Data extracts below:
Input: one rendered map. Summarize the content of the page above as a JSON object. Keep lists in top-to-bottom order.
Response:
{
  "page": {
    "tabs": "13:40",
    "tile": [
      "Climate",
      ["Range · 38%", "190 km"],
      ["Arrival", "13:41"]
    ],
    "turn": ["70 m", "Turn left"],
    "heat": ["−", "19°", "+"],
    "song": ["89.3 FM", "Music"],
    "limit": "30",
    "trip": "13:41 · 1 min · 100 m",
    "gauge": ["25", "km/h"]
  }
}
End of Data extracts.
Data extracts below:
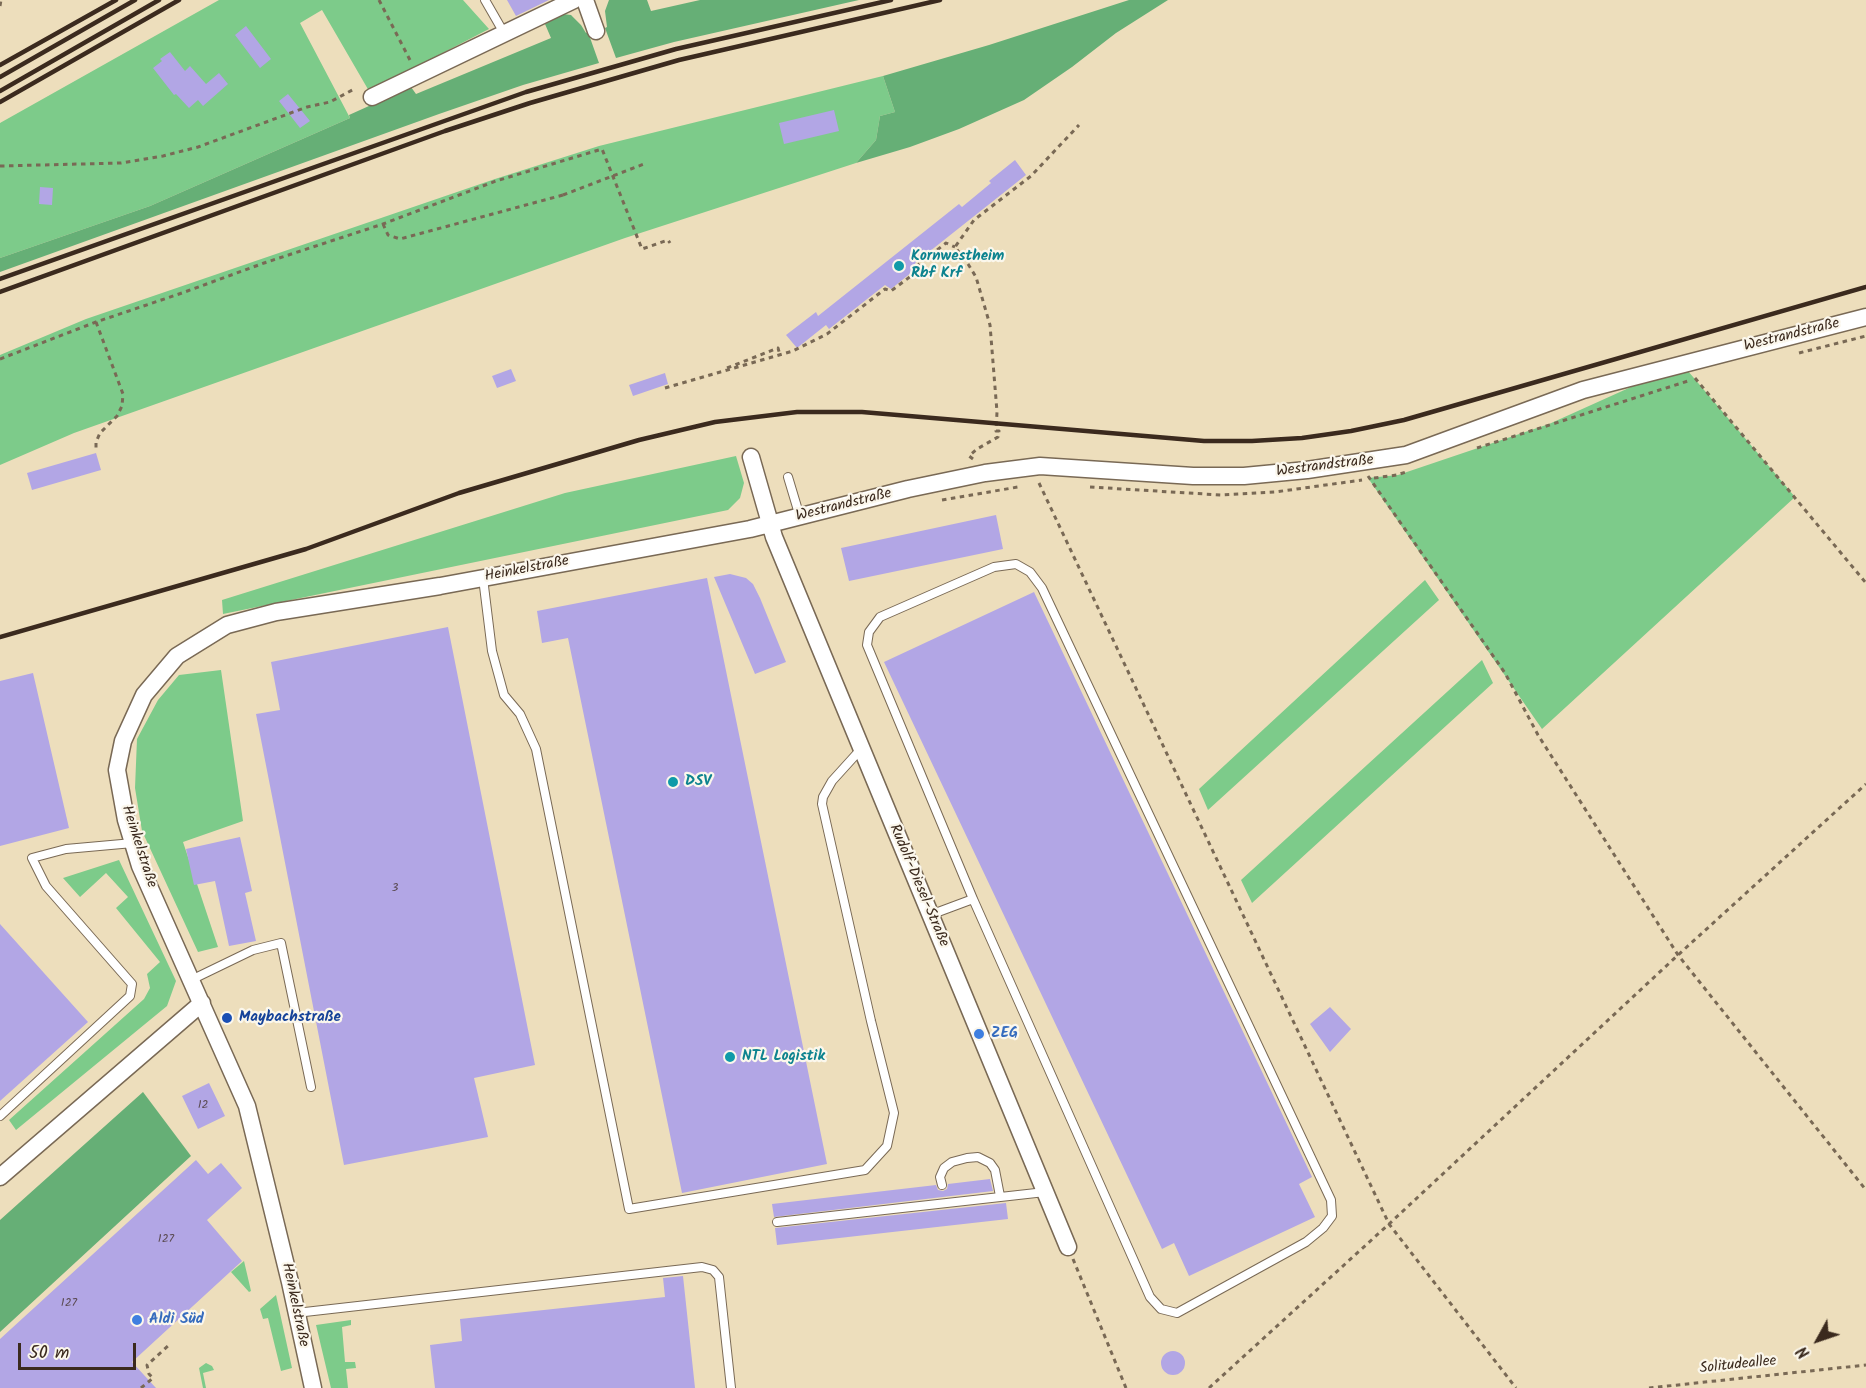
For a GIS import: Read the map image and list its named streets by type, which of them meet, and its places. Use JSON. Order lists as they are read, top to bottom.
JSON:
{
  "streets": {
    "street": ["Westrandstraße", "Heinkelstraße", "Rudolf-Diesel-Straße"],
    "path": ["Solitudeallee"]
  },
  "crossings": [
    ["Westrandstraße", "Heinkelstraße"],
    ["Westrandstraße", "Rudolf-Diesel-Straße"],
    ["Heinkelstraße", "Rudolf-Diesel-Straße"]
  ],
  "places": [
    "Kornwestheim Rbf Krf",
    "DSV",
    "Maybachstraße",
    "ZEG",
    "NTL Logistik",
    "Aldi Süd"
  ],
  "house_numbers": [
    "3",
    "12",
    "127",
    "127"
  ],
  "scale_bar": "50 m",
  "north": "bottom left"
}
End of Data extracts.
Data extracts below:
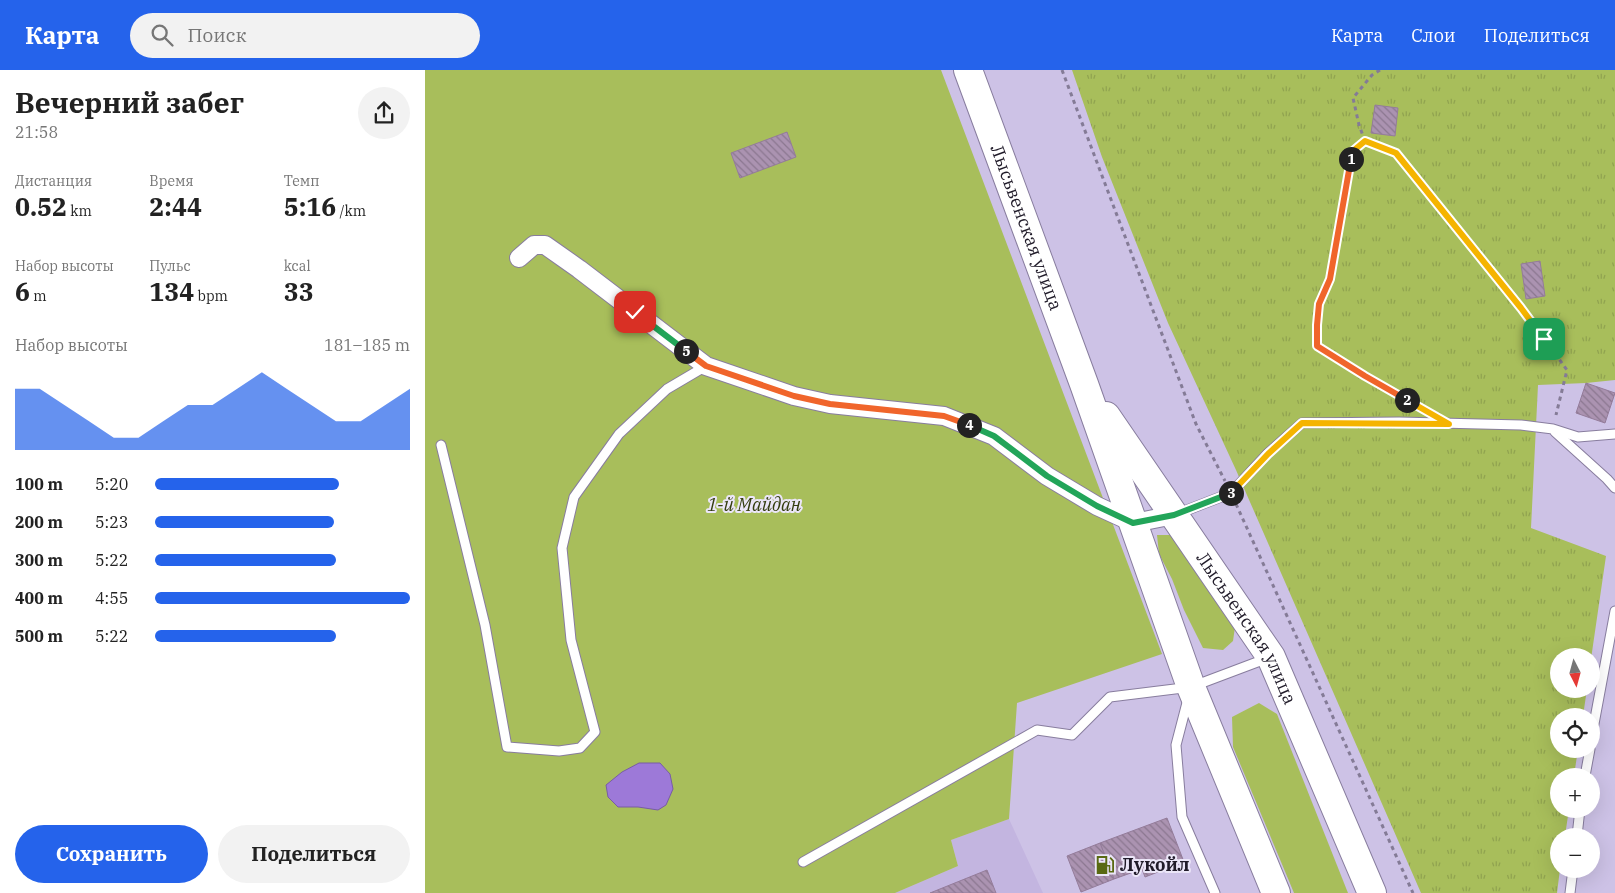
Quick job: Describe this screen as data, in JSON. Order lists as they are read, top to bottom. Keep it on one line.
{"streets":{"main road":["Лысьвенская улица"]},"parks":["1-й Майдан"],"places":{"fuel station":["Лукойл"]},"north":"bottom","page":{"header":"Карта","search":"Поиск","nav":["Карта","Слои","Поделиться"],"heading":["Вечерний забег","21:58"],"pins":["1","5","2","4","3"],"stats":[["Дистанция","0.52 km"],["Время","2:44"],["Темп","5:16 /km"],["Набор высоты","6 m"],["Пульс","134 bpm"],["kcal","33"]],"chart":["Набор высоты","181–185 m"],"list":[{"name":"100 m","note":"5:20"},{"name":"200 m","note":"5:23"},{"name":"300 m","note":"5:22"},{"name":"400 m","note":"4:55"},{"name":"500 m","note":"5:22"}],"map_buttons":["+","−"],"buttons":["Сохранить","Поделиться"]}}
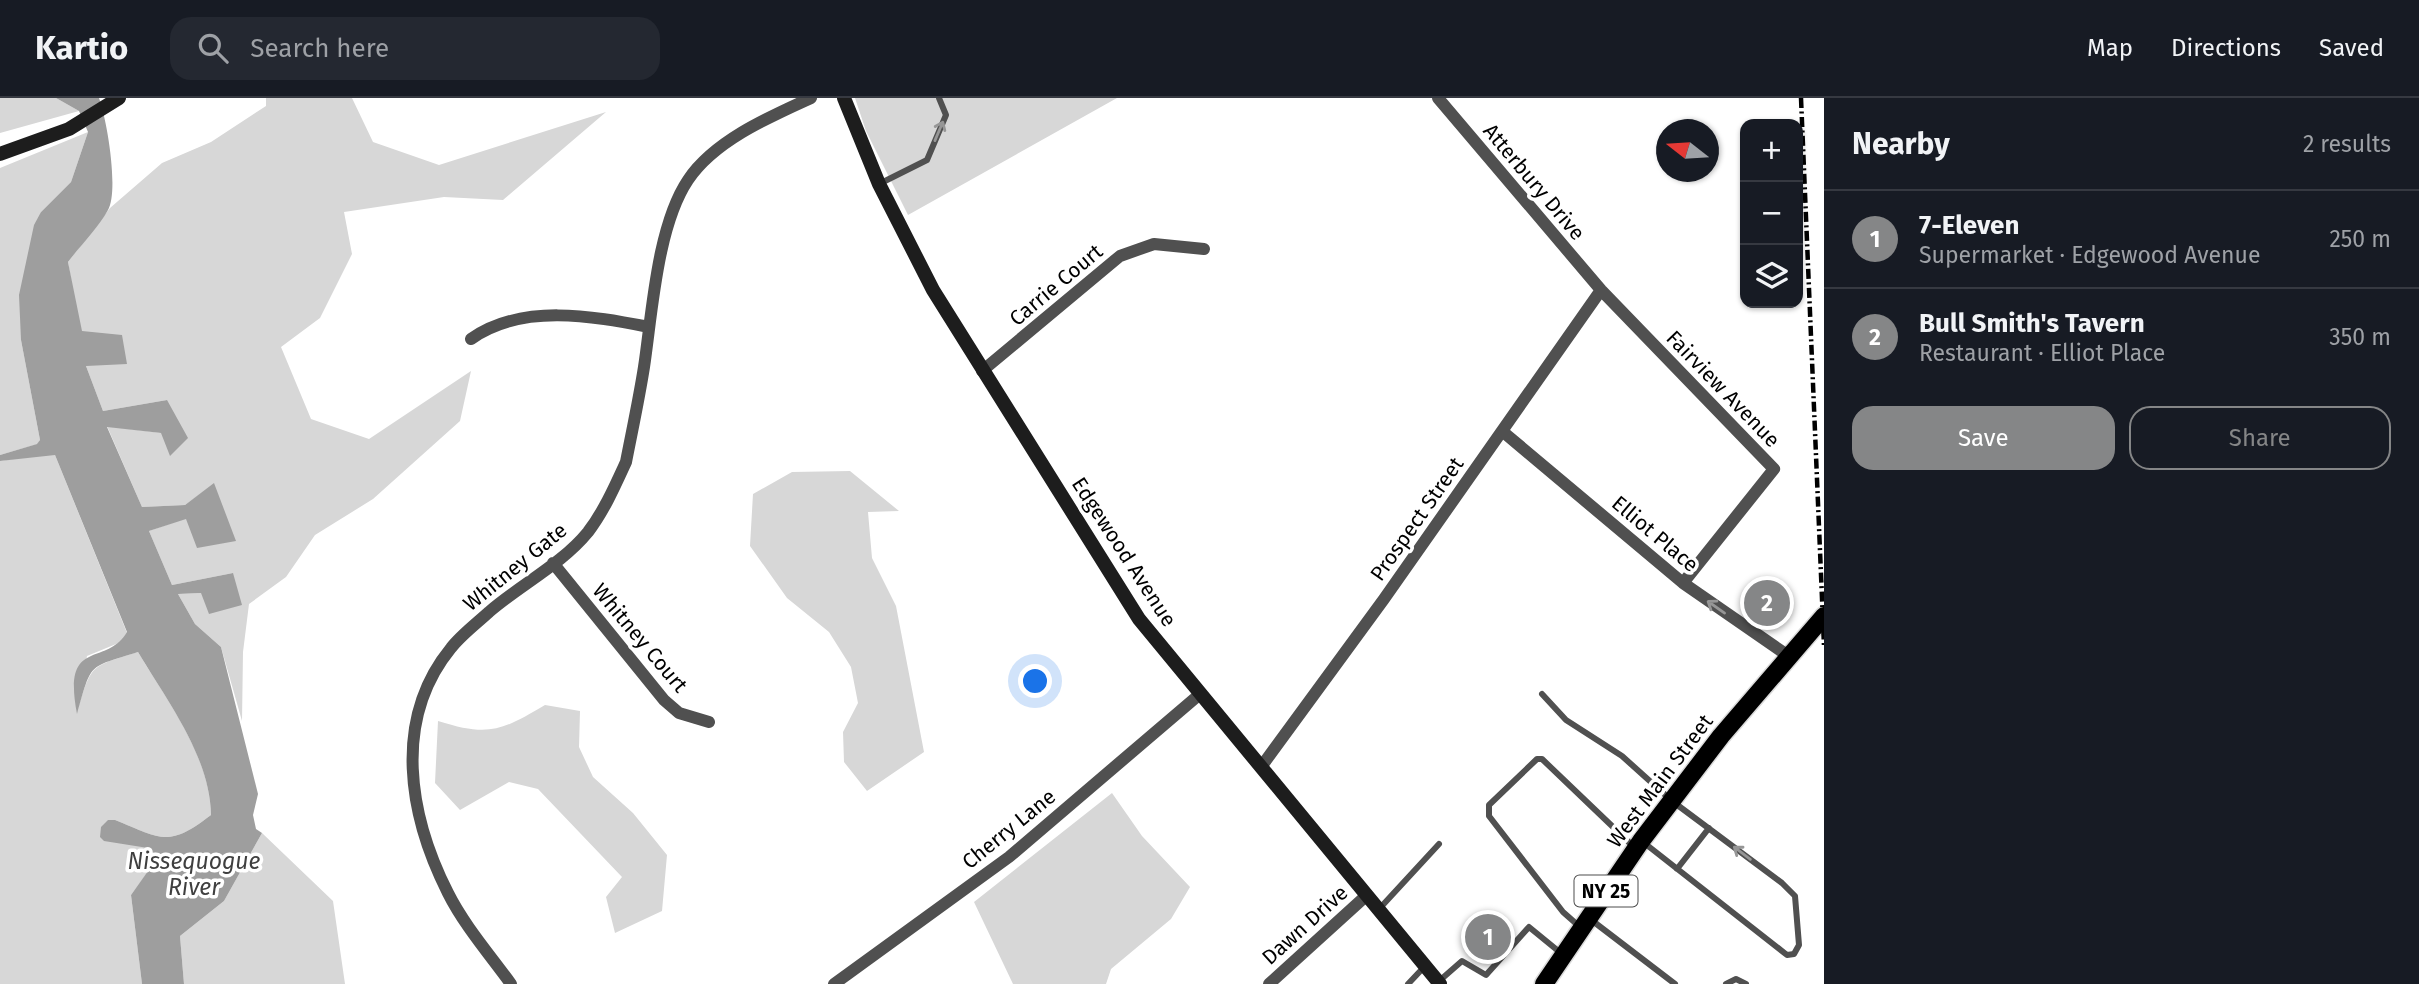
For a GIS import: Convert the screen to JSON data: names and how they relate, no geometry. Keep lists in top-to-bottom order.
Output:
End of Data extracts.
What you need to do
The string "import" may appear in the lines of the records above. State how many lines contain it, with no other words.

Result for this exercise
2